Significantly, the price of attendance is $550 (concession rate) which puts the cost well out of reach for anyone on the dole.

Representatives from the  government and private sector can rest safe in the knowledge that the fate of the great unwashed will be picked over without the distasteful requirement of having them in their presence.

The findings and outcomes of the conference are easy to predict;

‘The system is in need of reform administered by the private sector.’

As a spokesperson told Fairfax media in 2002; “Long-term, [Maximus’s future] is very much driven by the government direction in outsourcing. Ultimately, if Centrelink is privatised, Maximus would be very well-suited to help.”

Meanwhile, every week hundreds of complaints, comments and stories flood the inbox at the AUWU’s website.

ESP ‘clients’ have their benefits cancelled through no fault of their own, the new Kapo’s demand that the client always be on time for an appointment – notification of which may or may not have been issued – or be breached for being 5 minutes late and then kept waiting 40 minutes while their case officer lets them cool their heels to show them who’s boss…

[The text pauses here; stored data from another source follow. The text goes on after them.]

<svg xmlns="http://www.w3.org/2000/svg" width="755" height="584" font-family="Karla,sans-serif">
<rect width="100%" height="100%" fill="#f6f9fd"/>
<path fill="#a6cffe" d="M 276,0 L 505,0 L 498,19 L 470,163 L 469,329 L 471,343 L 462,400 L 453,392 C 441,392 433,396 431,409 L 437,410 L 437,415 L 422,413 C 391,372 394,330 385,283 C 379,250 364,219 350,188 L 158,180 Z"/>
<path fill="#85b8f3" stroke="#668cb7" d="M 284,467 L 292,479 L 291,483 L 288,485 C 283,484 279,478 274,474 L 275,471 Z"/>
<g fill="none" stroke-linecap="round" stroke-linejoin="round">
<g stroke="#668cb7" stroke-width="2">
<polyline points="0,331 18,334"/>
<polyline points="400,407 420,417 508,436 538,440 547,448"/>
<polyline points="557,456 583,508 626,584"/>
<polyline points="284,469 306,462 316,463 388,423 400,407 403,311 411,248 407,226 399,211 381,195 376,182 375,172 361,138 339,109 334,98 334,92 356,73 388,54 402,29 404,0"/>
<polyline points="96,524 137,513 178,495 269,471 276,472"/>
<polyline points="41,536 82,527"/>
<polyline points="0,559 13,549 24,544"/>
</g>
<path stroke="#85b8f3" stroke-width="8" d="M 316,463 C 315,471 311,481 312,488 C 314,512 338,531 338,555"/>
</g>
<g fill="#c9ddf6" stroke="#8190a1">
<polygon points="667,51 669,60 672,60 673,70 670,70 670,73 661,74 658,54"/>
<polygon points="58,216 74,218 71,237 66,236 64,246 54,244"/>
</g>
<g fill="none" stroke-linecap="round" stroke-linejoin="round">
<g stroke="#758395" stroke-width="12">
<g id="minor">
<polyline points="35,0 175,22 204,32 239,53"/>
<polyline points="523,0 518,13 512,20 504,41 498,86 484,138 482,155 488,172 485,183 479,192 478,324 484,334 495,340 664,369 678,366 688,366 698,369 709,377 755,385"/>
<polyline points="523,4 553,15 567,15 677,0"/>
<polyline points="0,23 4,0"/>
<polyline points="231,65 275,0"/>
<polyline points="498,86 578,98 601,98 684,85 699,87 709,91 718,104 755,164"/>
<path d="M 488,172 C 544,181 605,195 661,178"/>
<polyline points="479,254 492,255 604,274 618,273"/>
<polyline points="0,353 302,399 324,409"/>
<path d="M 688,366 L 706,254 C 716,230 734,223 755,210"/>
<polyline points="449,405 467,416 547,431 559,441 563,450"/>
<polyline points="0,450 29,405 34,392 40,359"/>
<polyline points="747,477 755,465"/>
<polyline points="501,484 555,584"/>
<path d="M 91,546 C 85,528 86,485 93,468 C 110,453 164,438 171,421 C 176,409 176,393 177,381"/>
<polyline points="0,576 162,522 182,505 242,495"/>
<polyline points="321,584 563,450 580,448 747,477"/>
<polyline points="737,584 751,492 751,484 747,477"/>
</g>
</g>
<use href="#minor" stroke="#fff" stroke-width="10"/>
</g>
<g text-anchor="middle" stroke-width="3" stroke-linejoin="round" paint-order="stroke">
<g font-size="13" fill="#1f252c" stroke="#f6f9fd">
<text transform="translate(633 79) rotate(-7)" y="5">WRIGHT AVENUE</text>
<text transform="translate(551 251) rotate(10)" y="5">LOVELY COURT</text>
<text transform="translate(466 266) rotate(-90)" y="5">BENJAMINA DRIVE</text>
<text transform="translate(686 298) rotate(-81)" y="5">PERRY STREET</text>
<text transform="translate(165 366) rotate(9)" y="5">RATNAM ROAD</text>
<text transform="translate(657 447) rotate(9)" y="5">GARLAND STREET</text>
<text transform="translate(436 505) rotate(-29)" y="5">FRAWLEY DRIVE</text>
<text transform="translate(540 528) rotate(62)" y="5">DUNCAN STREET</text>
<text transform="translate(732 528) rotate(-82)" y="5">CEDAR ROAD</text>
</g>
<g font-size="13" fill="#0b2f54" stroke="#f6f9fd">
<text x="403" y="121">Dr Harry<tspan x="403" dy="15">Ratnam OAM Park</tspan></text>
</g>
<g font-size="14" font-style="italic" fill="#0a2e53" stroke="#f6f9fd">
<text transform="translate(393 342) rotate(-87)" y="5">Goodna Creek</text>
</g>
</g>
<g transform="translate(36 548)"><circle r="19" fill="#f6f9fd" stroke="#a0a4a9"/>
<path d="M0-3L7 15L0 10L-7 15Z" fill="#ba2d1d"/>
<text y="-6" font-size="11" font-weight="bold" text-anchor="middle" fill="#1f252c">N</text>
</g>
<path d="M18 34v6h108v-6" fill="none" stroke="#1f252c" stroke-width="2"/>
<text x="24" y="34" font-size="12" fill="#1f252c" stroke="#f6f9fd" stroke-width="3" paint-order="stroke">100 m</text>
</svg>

The bullying and demonisation goes on. The MSM does its bit through a Current Affair; “Australia’s Welfare suburbs – are they unlucky or just lazy?” The usual idiotic prejudices are wheeled out and the mayor of Liverpool tells the audience that; “I left school at Year 10 and I’ve got a Certificate IV in Small Business! Ya gotta stay positive”, he beams.

Ironically, he also puts his finger on the heart of the problem admitting that while there’s been a steady increase in people are moving to Liverpool, “The big problem is that the work’s just not here.”

But . . . exactly!

Charlie must Serf for his hamburger Momma!